遺言書作成は安易に勧められないケースもある

相続前にやっておくべきことは何か、という相談がありました。

真っ先に思いつくのは遺言だと思います。

士業の立場からすれば、作るべきとアドバイスする方が多いはずです。

但し、相談者の現状と、コストや手間を照らし合わせると、安易に勧められないケースもあります。

遺言を作成する主なデメリットを詳細にまとめました。

自筆証書遺言(保管制度利用無し)のデメリット

その名の通り、遺言者が手書きで作成する遺言です。

デメリットは下記です。

・財産目録を除き、手書きで作成しなければならない

  …一言一句間違えることなく書く必要があるので、かなりの手間。

   内容に不備があると無効になる。

・家庭裁判所の検認が必要

  …相続人が遺言持参で家庭裁判所へ行く必要がある。

   検認前に勝手に開封すると5万円以下の過料。

・紛失の可能性がある

  …そもそも遺言書の有無を、相続人が認識しないこともあり得る。

上記のうち、相続人が家庭裁判所へ行って検認を受けることは、以下のようにそれなりの手間を要します。

1、申立書作成(遺言者や相続人の戸籍謄本等を添付)

2、検認の申立て

3、検認期日の日程調整(平日のみ)

4、検認期日の通知を受ける

5、相続人が遺言書や身分証明書、印鑑等を持参して家庭裁判所へ行く

6、検認済証明書の受取 

検認期日の日程調整も1か月以上先になることが多いので、早めに手続きを行う必要があります。

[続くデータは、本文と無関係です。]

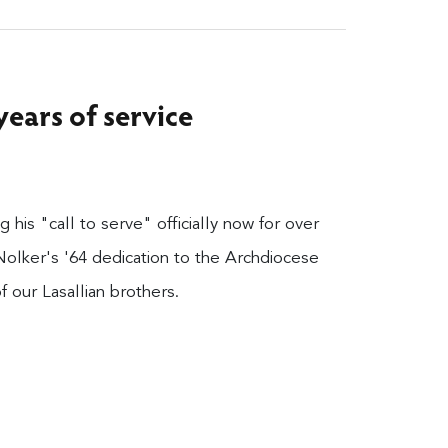
years of service
 his "call to serve" officially now for over
Nolker's '64 dedication to the Archdiocese
 our Lasallian brothers.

自筆証書遺言(保管制度利用無し)は、内容によっては無効の可能性もあります。

それに加え上記のような手間を、相続人が受け入れることができるかという点は、一つの検討材料となります。

なお、自筆証書遺言のサポートを士業が行うケースもありますが、あくまでサポートです。

自筆証書遺言は、あくまで遺言者が手書きしなければならないので、仮に士業に報酬を払っても、財産目録以外の本文は自ら手書きをする必要があります。

ただ、内容に不備があると無効になるため、ある程度士業に力を借りないと、作成するのが難しい面もあります。

自筆証書遺言(保管制度利用有り)のデメリット

法務局で保管して貰う制度を利用する遺言書です。

デメリットは下記です。

・遺言者本人が法務局へ赴く必要がある

  …遺言者が入院中で法務局へ行けない場合は、この制度の利用は不可。

   内容を変更した場合や住所変更の場合も、その都度法務局へ足を運ぶ必要がある。

・決められた様式で作成する必要がある

  …遺言書の様式などがかなり厳格。(参考HP:自筆証書遺言書保管制度

   法務局では、様式の確認作業を行ってくれるが、内容に関する審査は行わない。

遺言書保管制度も、下記の手順を踏む必要があり、やはり一定の手間がかかります。

1、遺言書作成(財産目録以外は手書き)

2、ホームページ掲載の申請書を印刷して作成

3、法務局へ保管申請の予約

4、遺言者本人が法務局へ伺い保管申請(住民票等を添付)

5、保管証受取

公正証書遺言のデメリット

遺言者が公証人と証人2名の前で遺言を伝え、公証人が文章でまとめる制度です。

デメリットは下記です。

・証人が2名必要

  …推定相続人やその配偶者などは不可のため、士業に依頼するケースが多い。

   その場合は当然、士業へ支払う報酬がかかる。

コストがかかる

  …財産価額に応じた公証人への手数料負担がかかる。

   その後、訂正したい場合も、その都度手数料負担が必要。

   仮に遺言執行人を指定した場合、執行者への報酬も必要。(執行人指定は任意)

頼めば公証人が出張してくれるので、士業に丸投げすれば、大きな手間もなく作成可能であり、多くの士業が勧める遺言書作成方法です。

その分、公証人手数料や士業への報酬を含め、コストは数十万単位で多額にかかります。

さらに、遺言執行者を士業に依頼している場合は資産総額の1%前後の報酬(普通に考えれば相当な負担)、遺言内容を変更したい場合もその都度費用負担が生じます。

一定程度の資力がなければ、とても勧められません。

まとめ

上記のように、遺言書には多くのメリットがある一方、デメリットも多くあります。

遺言を作成しようとする場合、現在の財産状況や家族構成を前提に、遺言書作成にかかる手間とコストを天秤にかけ、検討することを強く勧めます。